Um dos pontos destacados pelas autoridades na reunião foi a necessidade de se dar prioridade ao abastecimento de combustível nos aeroportos do Estado, não apenas pelos prejuízos aos passageiros, mas principalmente pelo transporte de itens essenciais pela via aérea.

Santa Catarina articula com o Rio Grande do Sul e o Paraná ações conjuntas que priorizem o diálogo com os caminhoneiros. O objetivo é  garantir os serviços básicos, necessários ao bem estar da população. A informação foi apresentada na manhã deste domingo (27) no comitê de gerenciamento de crise montado no Cigerd, em Florianópolis. Um pouco antes do encontro, o governador Eduardo Pinho Moreira havia conversado com os chefes do executivo dos estados vizinhos, José Ivo Sartori (RS) e Cida Borghetti (PR).
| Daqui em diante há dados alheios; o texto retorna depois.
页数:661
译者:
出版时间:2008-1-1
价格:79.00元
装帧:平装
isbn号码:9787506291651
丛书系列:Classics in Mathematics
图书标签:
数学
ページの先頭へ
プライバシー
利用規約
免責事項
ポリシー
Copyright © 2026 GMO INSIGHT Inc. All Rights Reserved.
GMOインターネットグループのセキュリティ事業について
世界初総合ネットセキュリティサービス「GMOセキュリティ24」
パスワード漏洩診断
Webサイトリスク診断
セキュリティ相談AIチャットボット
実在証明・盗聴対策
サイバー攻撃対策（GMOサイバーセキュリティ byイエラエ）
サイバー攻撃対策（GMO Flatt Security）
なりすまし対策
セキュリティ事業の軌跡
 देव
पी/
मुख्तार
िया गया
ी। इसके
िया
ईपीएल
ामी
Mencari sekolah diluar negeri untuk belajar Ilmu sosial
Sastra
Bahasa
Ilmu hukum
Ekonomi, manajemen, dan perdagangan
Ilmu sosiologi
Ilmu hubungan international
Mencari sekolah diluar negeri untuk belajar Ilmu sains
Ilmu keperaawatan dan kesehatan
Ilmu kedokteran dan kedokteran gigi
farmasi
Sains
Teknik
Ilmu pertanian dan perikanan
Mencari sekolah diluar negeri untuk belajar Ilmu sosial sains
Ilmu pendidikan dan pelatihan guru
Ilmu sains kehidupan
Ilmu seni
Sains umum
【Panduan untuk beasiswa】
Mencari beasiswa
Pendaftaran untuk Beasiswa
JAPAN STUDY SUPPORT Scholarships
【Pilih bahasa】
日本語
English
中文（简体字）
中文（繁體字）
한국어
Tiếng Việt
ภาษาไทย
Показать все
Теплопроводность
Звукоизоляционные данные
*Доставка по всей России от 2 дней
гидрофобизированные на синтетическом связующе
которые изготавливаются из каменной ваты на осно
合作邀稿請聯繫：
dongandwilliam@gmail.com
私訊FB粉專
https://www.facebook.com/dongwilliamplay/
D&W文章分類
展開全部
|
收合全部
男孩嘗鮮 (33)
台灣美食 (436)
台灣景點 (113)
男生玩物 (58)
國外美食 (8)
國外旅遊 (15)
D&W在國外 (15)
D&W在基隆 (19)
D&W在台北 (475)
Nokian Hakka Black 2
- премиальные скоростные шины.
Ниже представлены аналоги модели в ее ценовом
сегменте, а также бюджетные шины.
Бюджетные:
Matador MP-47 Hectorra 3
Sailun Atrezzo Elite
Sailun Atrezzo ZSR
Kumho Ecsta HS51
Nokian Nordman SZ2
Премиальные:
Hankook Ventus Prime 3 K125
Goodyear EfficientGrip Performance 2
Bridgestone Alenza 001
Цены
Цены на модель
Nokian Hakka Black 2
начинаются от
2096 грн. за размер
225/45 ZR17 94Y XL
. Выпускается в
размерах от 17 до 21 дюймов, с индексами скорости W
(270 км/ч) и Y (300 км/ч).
“As reuniões de monitoramento têm trazido conforto à população de Santa Catarina. Essa é a nossa responsabilidade. Por isso estamos dialogando com os grevistas, caminhoneiros, no sentido que as questões essenciais não sejam impedidas, afinal de contas não podemos responsabilizar ou punir a população por essa paralisação, que entendemos ter motivos justos”, afirmou o governador, que salientou que reuniões periódicas sobre o assunto têm acontecido desde a noite de terça-feira.